▸ IL SUO COMPITO
Riprenda il testo riportato più sotto sulla ricerca in birrificazione all'Università di Ghent e lo prosegua a partire dalla sua ultima frase.

Quali attività di ricerca vengono svolte presso l’Università di Ghent e come si compone il vostro gruppo di lavoro?
«La ricerca e le attività presso l’Università di Ghent e l’Istituto di Studi Superiori di Ghent (Higher Education Institution Ghent – HOGENT) sono un esempio unico di collaborazione di successo tra Istituzioni di istruzione superiore. Condividendo un laboratorio di birrificazione, insieme formano il Centro di Innovazione per la Birrificazione e la Fermentazione (IBF), situato nel Campus Schoonmeersen a Ghent, dove conoscenza e tradizione si incontrano.
Il programma di birrificazione dell’Associazione Università di Ghent vanta una storia che risale al 1886, il più antico di Ghent. Questo programma è servito come uno dei predecessori di HOGENT, il college universitario fondato nel 1995. Oggi, sotto la mia leadership come professoressa all’Università di Ghent e come professoressa ospite all’HOGENT, con il supporto dell’Ing. Dana Vanderputten (lettrice all’HOGENT), il team IBF dell’Università di Ghent e HOGENT comprende otto esperti.

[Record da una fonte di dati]
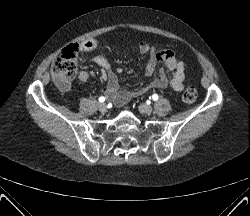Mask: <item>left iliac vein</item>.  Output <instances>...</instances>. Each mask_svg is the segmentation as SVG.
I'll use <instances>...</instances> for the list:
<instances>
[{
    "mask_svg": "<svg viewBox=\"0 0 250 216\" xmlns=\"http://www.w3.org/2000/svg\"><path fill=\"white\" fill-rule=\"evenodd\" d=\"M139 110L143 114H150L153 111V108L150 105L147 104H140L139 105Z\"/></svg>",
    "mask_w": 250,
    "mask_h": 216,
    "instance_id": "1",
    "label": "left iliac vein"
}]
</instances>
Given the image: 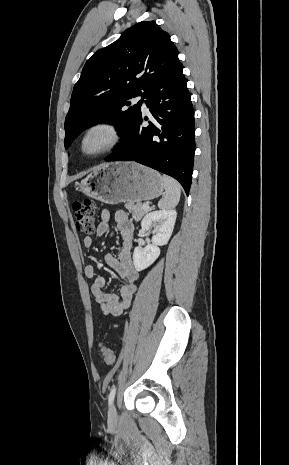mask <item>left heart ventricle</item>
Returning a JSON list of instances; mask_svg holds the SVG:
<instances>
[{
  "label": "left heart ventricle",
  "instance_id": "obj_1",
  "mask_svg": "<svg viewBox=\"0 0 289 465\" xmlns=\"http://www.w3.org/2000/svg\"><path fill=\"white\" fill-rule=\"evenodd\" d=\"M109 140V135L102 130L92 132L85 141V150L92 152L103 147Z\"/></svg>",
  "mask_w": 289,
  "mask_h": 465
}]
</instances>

▸ ESITO DEL COMPITO
Gli ambiti di ricerca dell’IBF si situano nel campo della biotecnologia microbica ed enzimatica, con competenze nel controllo della qualità microbica e dell’igiene, nella qualità e stabilità del gusto, nell’uso di cereali maltati e non maltati alternativi e di orzo coltivato localmente, nella valorizzazione dei residui di pane, nella produzione di birre analcoliche e a bassa gradazione alcolica (NABLAB) tramite lieviti alternativi, birre senza glutine, kombucha, kefir vegetali e altro ancora. L’IBF fornisce supporto per l’ottimizzazione di prodotti e processi, nonché per analisi legate alla qualità e alla fermentazione per il settore della birrificazione, per piccole e grandi birrerie, malterie e loro fornitori. L’IBF si impegna a modernizzare il processo di maltazione e birrificazione promuovendo innovazioni nelle birre, NABLAB e bevande fermentate alternative.
«Un birraio dovrebbe puntare alla coerenza: ossia creare un profilo di sapore riproducibile e sufficientemente stabile durante la conservazione»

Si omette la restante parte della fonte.